In the heart of the Balkans there are not only wildboars, you can hunt for another gem: Bulgarian bucks. We were ready for a crammed weekend of action and emotion.
A last minute cancellation at hand, the decision to go had to be made very quickly. “It’s yes or no, but you have to decide now !” and sure enough the answer was “yes !” A week later we found ourselves in Bukovetz, for a short trip lasting two hunting days. What madness!
Having arrived at the lodge in the middle of the afternoon, we enjoyed the usual warm welcome involving traditional Pitka bread sprinkled with fruit brandy, followed by an excellent lunch, and a short pool-side siesta. Before we knew it we headed out for the evening hunt. Much to our legs’ dislike, Dancho, the guide, brought us onto a high plateau where we soaked in a view that uncovered all the surroundings below us. For as far as the eye could see, the panorama comprised of thick forest interspersed with vast, flower clad fields. It was as though we were in an era which was only known through history books, where cars, along with pesticides and tractors, were still rare. We silently advanced in the shelter of a hawthorn shrub and regularly scrutinized every meter of the meadow, on the lookout for a reddish spot in the middle of the tall grass that swayed in the light easterly breeze. The flower diversity was outstanding; carpets of wild orchids softened our steps. Captivated by these floral masterpieces, we almost forgot about the hunt, until Dancho came to a sudden halt: two sows traversed the plain a few hundred meters in front of us.
Next morning around 3:30 am we found ourselves in a spot not far from the area which we’d visited the previous evening. According to Dancho, a fine buck ruled over this section and we would attempt to locate him. Quite quickly indeed, even before the rising of the sun, we stumbled into the sought after individual head-on. However, pulling off a precise shot in a few short seconds after an equally short night was not successful, and the buck escaped unharmed.
In the afternoon we departed heading north. After an hour of driving, the car stopped not far from a village that appeared to be straight out of the Middle Ages. Here the extensive mixed and livestock farming gave the countryside a bocage appearance, everything was regularly interspersed with small groves of trees. It was a paradise for roe deer ! After a mere 200 meters of silent marching, Dancho stopped in the middle of the trail. 80 meters away on the left a buck was feeding greedily on the lush grass in which he was standing. The shooting sticks were propped up, and Dancho whistled lightly to call the animal to a halt, causing him to raise his head, which soon after collapsed. It was still quite early and we decided to continue hunting. That evening, St. Hubertus must have been watching, and after having moved a few hundred meters we spotted a fantastic buck bounding away from us towards a heavily brushed hedge. Mimicking the barks of a roe, Dancho signaled us to go after the animal. However, the buck was too frightened and only aggressive barking signaled its ever disappearing presence. An hour later we climbed a small hill from which we spotted again our buck. Before he had a chance to leave the place, the Helix let the small .222 bullet fly and it was the last sunset for the king.

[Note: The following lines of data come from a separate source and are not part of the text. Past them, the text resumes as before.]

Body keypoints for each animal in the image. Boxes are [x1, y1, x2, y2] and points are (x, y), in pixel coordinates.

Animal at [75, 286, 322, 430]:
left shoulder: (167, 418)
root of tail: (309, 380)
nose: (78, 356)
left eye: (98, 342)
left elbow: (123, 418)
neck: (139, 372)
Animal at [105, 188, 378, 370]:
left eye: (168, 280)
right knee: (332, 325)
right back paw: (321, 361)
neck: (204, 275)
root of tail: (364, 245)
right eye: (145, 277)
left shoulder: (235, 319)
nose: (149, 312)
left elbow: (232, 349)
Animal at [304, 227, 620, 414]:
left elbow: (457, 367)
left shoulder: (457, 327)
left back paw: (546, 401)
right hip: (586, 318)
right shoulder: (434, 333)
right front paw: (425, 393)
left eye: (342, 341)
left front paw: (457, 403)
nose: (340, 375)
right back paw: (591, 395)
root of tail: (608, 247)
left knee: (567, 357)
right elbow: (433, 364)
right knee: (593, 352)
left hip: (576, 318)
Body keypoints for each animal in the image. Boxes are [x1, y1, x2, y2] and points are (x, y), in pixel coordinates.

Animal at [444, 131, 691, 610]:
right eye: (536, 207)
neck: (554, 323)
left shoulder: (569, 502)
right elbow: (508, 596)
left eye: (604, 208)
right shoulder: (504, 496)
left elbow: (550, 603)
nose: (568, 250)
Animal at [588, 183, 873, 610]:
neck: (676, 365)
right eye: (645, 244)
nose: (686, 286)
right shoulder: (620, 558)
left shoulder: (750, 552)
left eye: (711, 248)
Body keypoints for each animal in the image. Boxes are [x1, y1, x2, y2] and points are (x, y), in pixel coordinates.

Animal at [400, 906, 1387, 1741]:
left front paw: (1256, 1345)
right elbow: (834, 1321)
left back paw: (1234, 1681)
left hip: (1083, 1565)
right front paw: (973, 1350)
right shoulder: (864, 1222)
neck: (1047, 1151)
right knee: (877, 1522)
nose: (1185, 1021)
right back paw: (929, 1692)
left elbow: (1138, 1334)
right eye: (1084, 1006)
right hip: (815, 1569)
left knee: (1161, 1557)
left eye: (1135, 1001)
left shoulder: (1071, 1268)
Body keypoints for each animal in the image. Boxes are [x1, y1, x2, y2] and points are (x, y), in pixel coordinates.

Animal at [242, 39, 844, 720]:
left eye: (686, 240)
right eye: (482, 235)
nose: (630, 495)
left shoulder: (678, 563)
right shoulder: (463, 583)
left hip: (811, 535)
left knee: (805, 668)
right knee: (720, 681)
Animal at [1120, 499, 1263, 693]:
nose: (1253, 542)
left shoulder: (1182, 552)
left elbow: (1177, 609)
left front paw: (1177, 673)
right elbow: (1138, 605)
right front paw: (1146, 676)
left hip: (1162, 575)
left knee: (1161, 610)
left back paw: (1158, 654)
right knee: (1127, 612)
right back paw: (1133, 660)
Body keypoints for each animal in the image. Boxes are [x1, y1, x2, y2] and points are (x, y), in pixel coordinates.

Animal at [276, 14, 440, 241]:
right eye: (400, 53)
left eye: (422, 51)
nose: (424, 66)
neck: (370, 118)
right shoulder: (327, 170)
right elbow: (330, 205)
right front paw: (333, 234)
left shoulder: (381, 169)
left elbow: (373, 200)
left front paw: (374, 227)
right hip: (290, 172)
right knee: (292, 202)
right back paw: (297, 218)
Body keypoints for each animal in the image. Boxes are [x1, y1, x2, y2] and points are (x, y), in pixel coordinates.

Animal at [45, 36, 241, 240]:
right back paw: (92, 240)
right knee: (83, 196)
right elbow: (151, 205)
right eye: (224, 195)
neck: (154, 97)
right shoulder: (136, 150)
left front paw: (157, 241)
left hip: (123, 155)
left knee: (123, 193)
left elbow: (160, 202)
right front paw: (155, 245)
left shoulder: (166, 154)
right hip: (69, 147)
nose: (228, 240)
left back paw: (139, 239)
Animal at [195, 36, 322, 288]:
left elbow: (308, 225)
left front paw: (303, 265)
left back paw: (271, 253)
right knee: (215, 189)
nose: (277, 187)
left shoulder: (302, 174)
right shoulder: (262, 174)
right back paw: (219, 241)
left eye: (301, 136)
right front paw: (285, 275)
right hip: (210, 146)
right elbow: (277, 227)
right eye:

Next morning, we left the Bukovetz lodge in the middle of the night, and set out towards the mountain. Today Dancho had planned a long walk which would take us from the bottom of a valley all the way to the plateau shaped summit. Thereafter we’d finish by visiting an abandoned village that had been empty since World War II. As anticipated, the outing began on a forest path which followed the valley bottom and was skirted by a torrent of crystal clear water whose uproar masked the noise of our footsteps on the stones. The sun rose quickly over the surrounding summits, but a certain freshness remained along the edge of the flowing water, something we didn’t mind. We meticulously scrutinized the banks that had been stripped by the foresters the previous winter. An abundance of beech tree waste represented potential temptation for the roe and red deer, of which we spotted a herd hastily trying to reach the closest available protective cover. Finally, after two hours a red spot caught our eye. A buck was concentrating on marking his territory, and was energetically rubbing his frontal glands against a young holly bush. According to the rangefinder, he was 231 meters away. Clouds had invaded the sky and the wind continuously changed. Dancho proposed we swiftly take advantage of the current situation. The shooting sticks offered 4 stable support points, and Dancho stood to the right to act as a steady rest for an elbow. The bullet smacked the buck, who died even before hearing the shot. We walked up to him and once again noticed how voluminous the Bukovetz bucks’ antlers grow, without weighing that much on the scale and hence, tipping the trip’s budget. It was a real pleasure.
Our goal had been achieved, and it was with a light heart that we decided to wrap everything up by climbing the mountain to reach the ghost town. It was an impressive place, which we beheld with mixed feelings. The first being strange and solemn, as we reflected on the fate of those that had lived here and been hunted down by the communist regime. The second feeling was of serenity, as we watched a buck carefully distancing himself by weaving in and out of untamed grasses and rustic flowers which had overgrown the tombstones in what was now a haven of peace.